Oliva stared straight ahead. His voice turned husky and barely rose above a whisper. “On the second day, we ran out of food. On the third day, we ran out of water. On the fourth, we drank our own urine. We were lost. The coyote told us to give him all our money so he could buy water and get help. We never saw him again.”

“He abandoned you?” asked Vega.

“Yes. After that, some became too weak to travel. The group began to split up. Hector’s son, Miguel, got bitten by a scorpion. Hector had to walk much slower for the boy’s sake. I was by myself. I had to keep going. My family in Honduras was depending on me.”

“How did you know where you were going?”

Oliva pointed to the vaulted ceiling of the church where a fresco of saints acted out their own life-and-death dramas. “I followed the North Star at night. That was all I could do. My nose bled. My tongue swelled. My skin felt like it was on fire. On the fourth day, I spoke to the mountains.” He closed his eyes. “On the fifth, they answered back.”

Vega felt stung by the enormity of such suffering—the sheer loneliness of it. To die in the desert is to die twice. Once in the body. Once in the soul.

“The doctors told me that when two good Samaritans found me by an Arizona roadside, I had only hours to live,” said Oliva. “At the time, I believed I was the only one of the twelve to survive.”

“You didn’t know that Hector and Antonio—um, Edgar—had survived?”

Oliva shook his head. “How could I know? We did not travel under our real names. We could not draw attention to ourselves or our situation once we were here. I didn’t even know the name of the coyote who abandoned us. We called him “Chacho” because he had this little bit of facial hair beneath his chin. He was so young, I think that’s all he could grow, even after we were out there several days.”

“How did you find out Hector was alive?”

“Years later, when I lived in Queens, I met Father Delgado and told him my story. That’s when he introduced me to Hector. I moved up to the Bronx and began to work at the church. Neither of us knew that Edgar had survived. Not until Edgar contacted Hector through a cousin’s Facebook page.”

Oliva brushed a hand along the beveled edge of the pew in front of him. “You need to understand,” he said slowly. “Edgar wasn’t trying to be hurtful when he disappeared from his family. He was just living a very different life than they would have been comfortable with.”

Vega nodded. “They wouldn’t have accepted his homosexuality?”
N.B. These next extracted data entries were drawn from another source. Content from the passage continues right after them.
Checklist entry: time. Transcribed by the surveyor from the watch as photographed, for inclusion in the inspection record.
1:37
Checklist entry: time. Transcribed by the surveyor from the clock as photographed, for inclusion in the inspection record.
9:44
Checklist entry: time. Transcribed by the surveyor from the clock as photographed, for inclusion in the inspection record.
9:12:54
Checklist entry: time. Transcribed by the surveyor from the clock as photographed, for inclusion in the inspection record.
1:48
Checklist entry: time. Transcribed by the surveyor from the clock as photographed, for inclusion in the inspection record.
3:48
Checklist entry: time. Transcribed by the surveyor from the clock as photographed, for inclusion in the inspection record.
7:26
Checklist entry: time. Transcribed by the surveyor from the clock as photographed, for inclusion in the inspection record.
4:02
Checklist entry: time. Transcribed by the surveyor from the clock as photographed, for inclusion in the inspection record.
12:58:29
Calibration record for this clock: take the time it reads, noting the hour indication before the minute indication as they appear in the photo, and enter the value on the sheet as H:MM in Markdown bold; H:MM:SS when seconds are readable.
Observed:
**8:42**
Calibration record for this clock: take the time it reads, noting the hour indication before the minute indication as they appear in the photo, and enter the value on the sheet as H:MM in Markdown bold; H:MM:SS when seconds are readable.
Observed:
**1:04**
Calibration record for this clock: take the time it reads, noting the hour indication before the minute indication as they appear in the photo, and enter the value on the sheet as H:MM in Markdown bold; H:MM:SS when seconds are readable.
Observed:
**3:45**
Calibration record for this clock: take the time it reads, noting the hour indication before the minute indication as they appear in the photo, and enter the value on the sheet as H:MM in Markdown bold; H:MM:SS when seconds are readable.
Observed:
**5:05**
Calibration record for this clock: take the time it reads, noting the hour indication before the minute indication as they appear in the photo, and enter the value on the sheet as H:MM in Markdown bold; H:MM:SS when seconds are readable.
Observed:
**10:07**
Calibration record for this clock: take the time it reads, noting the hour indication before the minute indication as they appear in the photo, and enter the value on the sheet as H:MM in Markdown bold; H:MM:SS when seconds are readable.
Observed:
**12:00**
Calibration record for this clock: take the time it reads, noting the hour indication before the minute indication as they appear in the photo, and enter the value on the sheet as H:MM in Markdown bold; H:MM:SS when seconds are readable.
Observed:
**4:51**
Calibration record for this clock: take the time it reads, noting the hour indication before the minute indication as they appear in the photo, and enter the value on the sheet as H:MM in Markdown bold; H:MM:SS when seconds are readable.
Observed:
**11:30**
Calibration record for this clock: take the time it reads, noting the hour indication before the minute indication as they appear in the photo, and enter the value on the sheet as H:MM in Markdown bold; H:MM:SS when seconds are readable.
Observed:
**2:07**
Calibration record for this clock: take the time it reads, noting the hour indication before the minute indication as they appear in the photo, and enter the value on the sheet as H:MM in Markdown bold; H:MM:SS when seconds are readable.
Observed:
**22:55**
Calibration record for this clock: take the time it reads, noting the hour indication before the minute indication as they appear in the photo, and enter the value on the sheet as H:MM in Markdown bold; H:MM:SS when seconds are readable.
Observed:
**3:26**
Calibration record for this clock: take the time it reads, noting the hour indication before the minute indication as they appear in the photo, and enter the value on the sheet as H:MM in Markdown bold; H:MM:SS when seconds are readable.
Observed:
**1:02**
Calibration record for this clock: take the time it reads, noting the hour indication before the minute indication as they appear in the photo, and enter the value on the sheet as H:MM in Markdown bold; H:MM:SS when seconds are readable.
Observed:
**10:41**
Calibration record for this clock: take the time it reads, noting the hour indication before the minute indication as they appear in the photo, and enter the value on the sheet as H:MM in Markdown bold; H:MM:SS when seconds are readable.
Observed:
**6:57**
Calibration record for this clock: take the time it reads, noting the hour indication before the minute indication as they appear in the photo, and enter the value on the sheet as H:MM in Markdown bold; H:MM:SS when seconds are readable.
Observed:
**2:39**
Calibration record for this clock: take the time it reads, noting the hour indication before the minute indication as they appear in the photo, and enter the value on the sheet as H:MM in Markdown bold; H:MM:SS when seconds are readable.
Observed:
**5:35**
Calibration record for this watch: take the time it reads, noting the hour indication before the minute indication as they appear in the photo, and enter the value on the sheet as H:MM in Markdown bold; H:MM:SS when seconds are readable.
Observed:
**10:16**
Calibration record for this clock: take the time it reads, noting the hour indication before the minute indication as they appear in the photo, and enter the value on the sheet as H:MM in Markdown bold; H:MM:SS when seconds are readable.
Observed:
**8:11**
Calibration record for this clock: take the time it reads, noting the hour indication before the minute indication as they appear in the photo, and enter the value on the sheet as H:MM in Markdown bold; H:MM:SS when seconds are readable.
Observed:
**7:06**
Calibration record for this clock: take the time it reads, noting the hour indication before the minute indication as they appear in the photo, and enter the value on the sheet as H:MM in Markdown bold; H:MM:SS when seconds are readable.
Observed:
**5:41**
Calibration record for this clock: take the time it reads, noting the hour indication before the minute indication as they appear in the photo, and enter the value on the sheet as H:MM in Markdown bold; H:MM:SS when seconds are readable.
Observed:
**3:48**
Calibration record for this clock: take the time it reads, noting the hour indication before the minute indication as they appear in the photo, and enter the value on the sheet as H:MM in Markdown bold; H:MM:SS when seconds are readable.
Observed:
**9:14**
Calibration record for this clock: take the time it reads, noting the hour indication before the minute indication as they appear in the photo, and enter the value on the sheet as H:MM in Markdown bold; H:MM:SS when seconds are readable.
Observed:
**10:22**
“Probably not,” said Oliva. “At least not then. This was twenty years ago.”

“So what made him come forward now?”

“Edgar saw the book.”

“The book?”

Oliva rose. “Come. I will show you.”

Oliva ushered Vega out of the nave and into the hallway that connected the church to the rectory. They walked past Delgado’s office until Oliva came to a small janitor’s closet full of mops and brooms and cleaning supplies. Oliva felt around on a shelf for something.

“This is why Edgar contacted Hector.”